I got takeout recently from the wonderful Nikki’s Place, the southern restaurant on Carter Street, and came to the conclusion that Nikki either needs to decrease the portion sizes or get sturdier takeout containers.
I vote for the latter.
I ordered three meals for curbside pickup because I couldn’t decide on just two. I pulled up to the restaurant and before I could put the car in park someone, properly masked, was coming out the front door with my food in a plastic sack. She placed it in my trunk and I was on my way.
But when I got home, I discovered that the weight of the two dinners on top had crushed the foam clamshell container on the bottom, such was the heft of the food inside. A little gravy had spilled out from the crushed box, but most of it was still intact.
And there was no detriment to the quality of the food, which is as first rate as ever.
My companion ordered the Carolina beef stew, which is usually one of my go-to dishes. It had hefty hunks of meat slow-cooked into pull-apart tenderness. Lots of carrots and potatoes –because stew – and a wonderfully thick gravy for the yellow rice underneath. Every meal comes with a choice of two sides. The two chosen here were lima beans, buttery and tender, and boiled cabbage.
My first choice was the smothered pork chops, center-cut chops lightly floured and browned, under a thickened gravy loaded with sautéed onions, served with mashed potatoes and more gravy – what other choice could I make? – and stewed tomatoes and okra. That was in addition to the white rice that was under it all.
No wonder it was heavy enough to crack the box of the southern style oxtails, my second entree choice. The bony bits of meat were smothered in their own gravy, with carrots and potatoes blended in and another ample serving of yellow rice below. Collards and macaroni and cheese were the sides I selected to go with this one.
And each dish came with a delicate but full flavored corn muffin. It was a tremendous amount of food, and when you consider that nothing cost more than $14.99 it was a great bargain, as well.
By the way, don’t bother with the Postmates ordering form on Nikki’s Place’s website. I went all through the process, including entering my credit card information, then had the order thrown out. It was an issue with Postmates, a third-party application, and not Nikki’s. And besides, it’s much more pleasant to call the restaurant and speak to someone directly. They’re warm and welcoming and friendly.
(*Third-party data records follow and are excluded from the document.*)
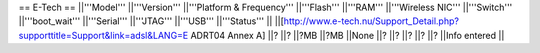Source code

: == E-Tech ==
||'''Model''' ||'''Version''' ||'''Platform & Frequency''' ||'''Flash''' ||'''RAM''' ||'''Wireless NIC''' ||'''Switch''' ||'''boot_wait''' ||'''Serial''' ||'''JTAG''' ||'''USB''' ||'''Status''' ||
||[http://www.e-tech.nu/Support_Detail.php?supporttitle=Support&link=adsl&LANG=E ADRT04 Annex A] ||? ||? ||?MB ||?MB ||None ||? ||? ||? ||? ||? ||Info entered ||
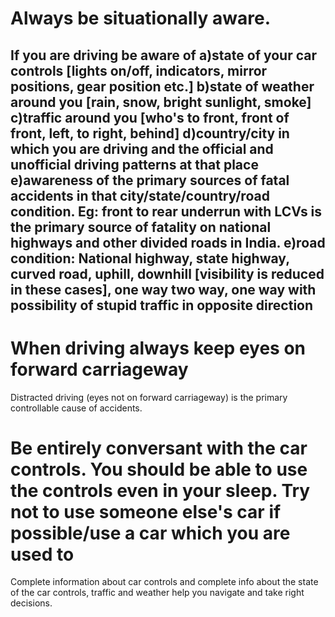 * Always be situationally aware.
** If you are driving be aware of a)state of your car controls [lights on/off, indicators, mirror positions, gear position etc.] b)state of weather around you [rain, snow, bright sunlight, smoke] c)traffic around you [who's to  front, front of front, left, to right, behind] d)country/city in which you are driving and the official and unofficial driving patterns at that place e)awareness of the primary sources of fatal accidents in that city/state/country/road condition. Eg: front to rear underrun with LCVs is the primary source of fatality on national highways and other divided roads in India. e)road condition: National highway, state highway, curved road, uphill, downhill [visibility is reduced in these cases], one way two way, one way with possibility of stupid traffic in opposite direction
*  When driving always keep eyes on forward carriageway
  Distracted driving (eyes not on forward carriageway) is the primary controllable cause of accidents.
* Be entirely conversant with the car controls. You should be able to use the controls even in your sleep. Try not to use someone else's car if possible/use a car which you are used to
  Complete information about car controls and complete info about the state of the car controls, traffic and weather help you navigate and take right decisions.
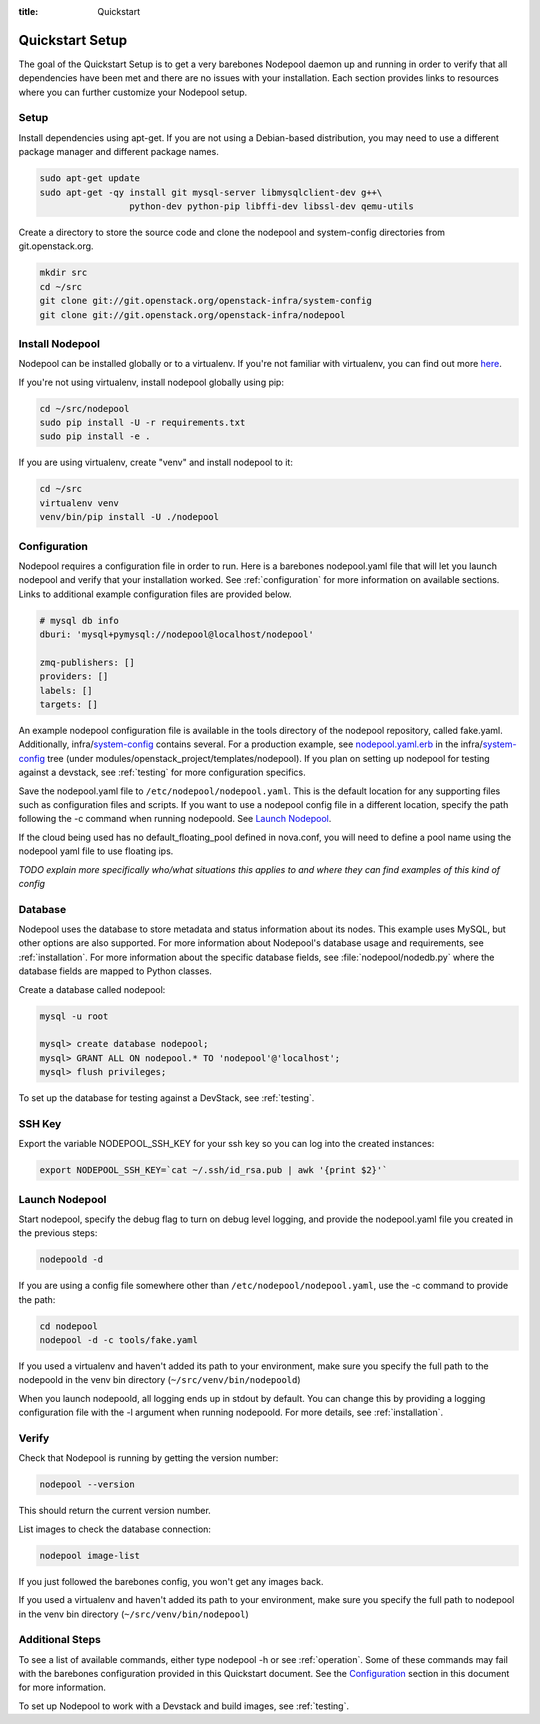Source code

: :title: Quickstart

Quickstart Setup
================

The goal of the Quickstart Setup is to get a very barebones Nodepool daemon up and
running in order to verify that all dependencies have been met and there are no
issues with your installation. Each section provides links to resources where
you can further customize your Nodepool setup.

Setup
-----

Install dependencies using apt-get. If you are not using a Debian-based
distribution, you may need to use a different package manager and different
package names.

.. code-block:: bash

    sudo apt-get update
    sudo apt-get -qy install git mysql-server libmysqlclient-dev g++\
                     python-dev python-pip libffi-dev libssl-dev qemu-utils

Create a directory to store the source code and clone the nodepool and
system-config directories from git.openstack.org.

.. code-block:: bash

    mkdir src
    cd ~/src
    git clone git://git.openstack.org/openstack-infra/system-config
    git clone git://git.openstack.org/openstack-infra/nodepool


Install Nodepool
----------------

Nodepool can be installed globally or to a virtualenv. If you're not familiar
with virtualenv, you can find out more `here <https://pypi.python.org/pypi/virtualenv>`_.

If you're not using virtualenv, install nodepool globally using pip:

.. code-block:: bash

    cd ~/src/nodepool
    sudo pip install -U -r requirements.txt
    sudo pip install -e .

If you are using virtualenv, create "venv" and install nodepool to it:

.. code-block:: bash

    cd ~/src
    virtualenv venv
    venv/bin/pip install -U ./nodepool

Configuration
-------------

Nodepool requires a configuration file in order to run. Here is a barebones
nodepool.yaml file that will let you launch nodepool and verify that your
installation worked. See :ref:`configuration` for more information on
available sections. Links to additional example configuration files are provided
below.

.. code-block:: yaml

  # mysql db info
  dburi: 'mysql+pymysql://nodepool@localhost/nodepool'

  zmq-publishers: []
  providers: []
  labels: []
  targets: []

An example nodepool configuration file is available in the tools directory of
the nodepool repository, called fake.yaml. Additionally, infra/system-config_
contains several. For a production example, see nodepool.yaml.erb_ in
the infra/system-config_ tree (under
modules/openstack_project/templates/nodepool). If you plan on setting up
nodepool for testing against a devstack, see :ref:`testing` for more configuration
specifics.

Save the nodepool.yaml file to ``/etc/nodepool/nodepool.yaml``. This is the
default location for any supporting files such as configuration files and
scripts. If you want to use a nodepool config file in a different location,
specify the path following the -c command when running nodepoold. See `Launch
Nodepool`_.

If the cloud being used has no default_floating_pool defined in nova.conf,
you will need to define a pool name using the nodepool yaml file to use
floating ips.

*TODO explain more specifically who/what situations this applies
to and where they can find examples of this kind of config*

.. _system-config: https://git.openstack.org/cgit/openstack-infra/system-config/tree/modules/openstack_project/templates/nodepool/
.. _nodepool.yaml.erb: https://git.openstack.org/cgit/openstack-infra/system-config/tree/modules/openstack_project/templates/nodepool/nodepool.yaml.erb

Database
--------

Nodepool uses the database to store metadata and status information about its
nodes. This example uses MySQL, but other options are also supported. For more
information about Nodepool's database usage and requirements, see :ref:`installation`.
For more information about the specific database fields, see :file:`nodepool/nodedb.py` where the
database fields are mapped to Python classes.

Create a database called nodepool:

.. code-block:: bash

    mysql -u root

    mysql> create database nodepool;
    mysql> GRANT ALL ON nodepool.* TO 'nodepool'@'localhost';
    mysql> flush privileges;

To set up the database for testing against a DevStack, see :ref:`testing`.

SSH Key
--------

Export the variable NODEPOOL_SSH_KEY for your ssh key so you can log into the created instances:

.. code-block:: bash

    export NODEPOOL_SSH_KEY=`cat ~/.ssh/id_rsa.pub | awk '{print $2}'`

Launch Nodepool
---------------

Start nodepool, specify the debug flag to turn on debug level logging, and
provide the nodepool.yaml file you created in the previous steps:

.. code-block:: bash

    nodepoold -d

If you are using a config file somewhere other than
``/etc/nodepool/nodepool.yaml``, use the -c command to provide the path:

.. code-block:: bash

  cd nodepool
  nodepool -d -c tools/fake.yaml

If you used a virtualenv and haven't added its path to your environment, make
sure you specify the full path to the nodepoold in the venv bin directory
(``~/src/venv/bin/nodepoold``)

When you launch nodepoold, all logging ends up in stdout by default. You can change this by providing a
logging configuration file with the -l argument when running nodepoold. For more
details, see :ref:`installation`.

Verify
------

Check that Nodepool is running by getting the version number:

.. code-block:: bash

  nodepool --version

This should return the current version number.

List images to check the database connection:

.. code-block:: bash

  nodepool image-list

If you just followed the barebones config, you won't get any images back.

If you used a virtualenv and haven't added its path to your environment, make
sure you specify the full path to nodepool in the venv bin directory
(``~/src/venv/bin/nodepool``)

Additional Steps
----------------

To see a list of available commands, either type nodepool -h or see :ref:`operation`.
Some of these commands may fail with the barebones configuration provided in
this Quickstart document. See the `Configuration`_ section in this document for
more information.

To set up Nodepool to work with a Devstack and build images, see :ref:`testing`.
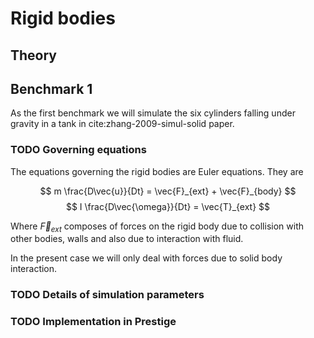 * Rigid bodies

** Theory

** Benchmark 1
   As the first benchmark we will simulate the six cylinders falling under
   gravity in a tank in cite:zhang-2009-simul-solid paper.


*** TODO Governing equations
    The equations governing the rigid bodies are Euler equations. They are

    $$ m \frac{D\vec{u}}{Dt} = \vec{F}_{ext} + \vec{F}_{body} $$
    $$ I \frac{D\vec{\omega}}{Dt} = \vec{T}_{ext} $$

    Where $\vec{F}_{ext}$ composes of forces on the rigid body due to collision
    with other bodies, walls and also due to interaction with fluid.

    In the present case we will only deal with forces due to solid body interaction.


*** TODO Details of simulation parameters

*** TODO Implementation in Prestige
I generally cringe when I see restaurant food referred to as homemade or home cooking. But that’s the overwhelming trait of the food from Nikki’s Place. It’s a true Orlando treasure and at 20 years old, an official Orlando Classic.
Nikki’s Place is at 742 Carter St., Orlando. It is open for breakfast, lunch and early dinner (6 p.m. on Sunday and Monday, 7 p.m. the rest of the week) Wednesday through Monday. The phone number is 407-425-5301.